Shops v stalls: eating away trade
Leather Lane restaurants petition council over ‘out of control’ street food sellers
29 March, 2019 — By Dan Carrier
Pieminister, hidden behind a street stall in Leather Lane
RESTAURANT and café owners in Leather Lane have signed a petition urging Camden Council to curb street food stalls which they claim are ruining their businesses.
The road in Holborn, which has had a street market since the reign of Charles II in the 1600s, has seen a huge rise in traders selling takeaway food. But established businesses in the shops that run alongside the street market say the stalls are so close to their front doors that it wrecks their trade, and are demanding a redesign or a cap on the number of hot food vendors.
Jon Simon, the owner of pie and mash shop Pieminister, told the Extra: “I have owned a restaurant on Leather Lane for 10 years and the street food has got so far out of control that my restaurant has been completely blocked off so customers can no longer get through the stalls into my restaurant.”
He added: “We used to have people queuing onto the street but now they can’t even see the restaurant.
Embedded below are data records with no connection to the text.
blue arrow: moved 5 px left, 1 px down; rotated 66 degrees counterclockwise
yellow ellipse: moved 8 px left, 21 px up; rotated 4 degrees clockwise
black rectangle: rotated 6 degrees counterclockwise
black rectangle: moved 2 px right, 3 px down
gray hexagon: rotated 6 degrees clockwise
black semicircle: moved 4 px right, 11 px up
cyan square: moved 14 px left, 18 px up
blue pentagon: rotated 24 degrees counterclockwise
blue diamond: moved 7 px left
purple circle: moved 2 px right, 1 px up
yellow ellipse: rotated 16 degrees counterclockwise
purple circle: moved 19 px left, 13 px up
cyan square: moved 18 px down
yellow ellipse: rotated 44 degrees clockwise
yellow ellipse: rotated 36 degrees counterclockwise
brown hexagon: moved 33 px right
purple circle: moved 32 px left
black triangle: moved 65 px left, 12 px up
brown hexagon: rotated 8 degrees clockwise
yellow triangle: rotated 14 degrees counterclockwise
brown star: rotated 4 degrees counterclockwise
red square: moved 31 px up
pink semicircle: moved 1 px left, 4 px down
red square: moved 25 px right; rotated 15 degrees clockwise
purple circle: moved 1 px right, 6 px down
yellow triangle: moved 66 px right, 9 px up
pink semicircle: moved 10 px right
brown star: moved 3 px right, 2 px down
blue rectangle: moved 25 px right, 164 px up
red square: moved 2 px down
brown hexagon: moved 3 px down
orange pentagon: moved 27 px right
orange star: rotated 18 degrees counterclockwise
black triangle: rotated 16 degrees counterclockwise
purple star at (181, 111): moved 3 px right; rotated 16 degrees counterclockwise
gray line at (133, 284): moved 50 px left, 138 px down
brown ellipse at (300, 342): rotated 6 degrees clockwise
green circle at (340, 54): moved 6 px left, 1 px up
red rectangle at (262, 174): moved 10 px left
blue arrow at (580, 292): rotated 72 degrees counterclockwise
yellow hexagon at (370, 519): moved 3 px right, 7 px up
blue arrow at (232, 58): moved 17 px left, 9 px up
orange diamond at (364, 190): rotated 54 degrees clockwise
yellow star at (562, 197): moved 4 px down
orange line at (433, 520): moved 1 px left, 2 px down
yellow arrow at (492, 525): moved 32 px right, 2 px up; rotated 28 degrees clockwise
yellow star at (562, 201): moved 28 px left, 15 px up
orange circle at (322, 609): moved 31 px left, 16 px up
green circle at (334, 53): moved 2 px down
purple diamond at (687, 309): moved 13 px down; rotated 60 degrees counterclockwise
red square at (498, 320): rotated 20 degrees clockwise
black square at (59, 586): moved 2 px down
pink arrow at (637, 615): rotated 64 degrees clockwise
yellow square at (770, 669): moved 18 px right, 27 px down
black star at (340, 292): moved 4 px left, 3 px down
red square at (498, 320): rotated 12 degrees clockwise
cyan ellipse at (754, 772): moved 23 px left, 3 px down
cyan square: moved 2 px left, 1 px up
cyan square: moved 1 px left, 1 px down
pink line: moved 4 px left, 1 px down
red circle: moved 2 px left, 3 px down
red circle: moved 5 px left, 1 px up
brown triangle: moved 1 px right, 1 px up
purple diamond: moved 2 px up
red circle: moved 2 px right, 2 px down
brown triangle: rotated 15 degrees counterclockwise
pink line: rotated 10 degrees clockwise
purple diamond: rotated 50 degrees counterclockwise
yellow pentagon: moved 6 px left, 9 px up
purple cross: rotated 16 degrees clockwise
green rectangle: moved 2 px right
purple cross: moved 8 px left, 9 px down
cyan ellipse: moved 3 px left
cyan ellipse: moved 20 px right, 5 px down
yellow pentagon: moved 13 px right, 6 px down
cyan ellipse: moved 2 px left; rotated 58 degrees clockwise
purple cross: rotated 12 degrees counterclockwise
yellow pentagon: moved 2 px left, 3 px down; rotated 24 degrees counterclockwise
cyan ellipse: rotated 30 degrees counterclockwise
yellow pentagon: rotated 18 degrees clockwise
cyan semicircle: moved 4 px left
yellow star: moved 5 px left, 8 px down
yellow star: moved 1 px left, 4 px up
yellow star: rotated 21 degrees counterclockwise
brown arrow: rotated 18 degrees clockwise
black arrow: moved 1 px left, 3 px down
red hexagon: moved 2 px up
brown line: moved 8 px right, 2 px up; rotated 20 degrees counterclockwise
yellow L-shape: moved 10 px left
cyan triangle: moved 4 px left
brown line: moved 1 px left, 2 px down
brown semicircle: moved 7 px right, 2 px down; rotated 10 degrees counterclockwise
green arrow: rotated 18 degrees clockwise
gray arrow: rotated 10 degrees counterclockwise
We only trade Monday to Friday between 11am and 3.30pm as there’s no one there outside of these times. It is very important for us to be visible or we won’t survive.”
Stallholder Richie Rich
Haydar Sal, of the Oasis Café, said: “One of our issues is we pay very high business rates and very high rents – much, much more than the stalls out front – and people just can’t see the shop now. The market is busier for food nowadays but it has lost many of the other stalls it used to have.”
He said he pays around £12,000 a year in business rates and another £35,000 a year in rent – and said a simple redesign could help everyone. He added:
“Perhaps they could just go down one side of the street, or stagger the days they come.”
Stallholders say shop owners have to be realistic about the footfall they can expect – and remember the market has a long history.
Richie Rich, who runs a ladies fashion stall, has worked at Leather Lane for 29 years, said: “When I first started it was unbelievable. I didn’t get a full-time stall for the first six years, it was so popular. I didn’t think I’d live long enough to spend all the cash I was taking.”
Tom Hall at Pieminister
He said the market changed in 2005 when the council allowed hot food stalls in – and this, coupled with wider changes in shopping habits, meant Leather Lane has issues to tackle. He said: “The café owners don’t really have a leg to stand on. The market has always been here and there used to be more stalls.
“You couldn’t get a fag paper between them, and the crowds were so solid it would take you 10 minutes to walk 10 yards.”
Holborn ward Labour councillor Awale Olad said he was looking at issues raised in the petition.
He said: “The market has exploded in the last couple of years and is currently operating at almost full capacity.
“It is less diverse than it used to be – less antiques and clothing but more food and is now easily London’s most popular street food market.
Haydar Sal of Oasis Café
“This success has led to retail units feeling priced out as they have to pay both commercial rents and business rates and have to compete with street stalls who seem to be dominating the space.”]
Cllr Olad added: “I think we can find a solution to the problem that can address all the concerns. We should look at some technological solutions, potentially even putting up digital boards that help visitors navigate their way.”
A Camden Council spokesperson said: “The council recognises that work needs to be carried out at Leather Lane so that it can operate as one shopping area rather than as shopkeepers versus market traders; we see all businesses working together to benefit the local economy.
“The layout is currently under review. Once we have developed a plan it is our intention to engage with all stakeholders so that we can agree on a final layout.”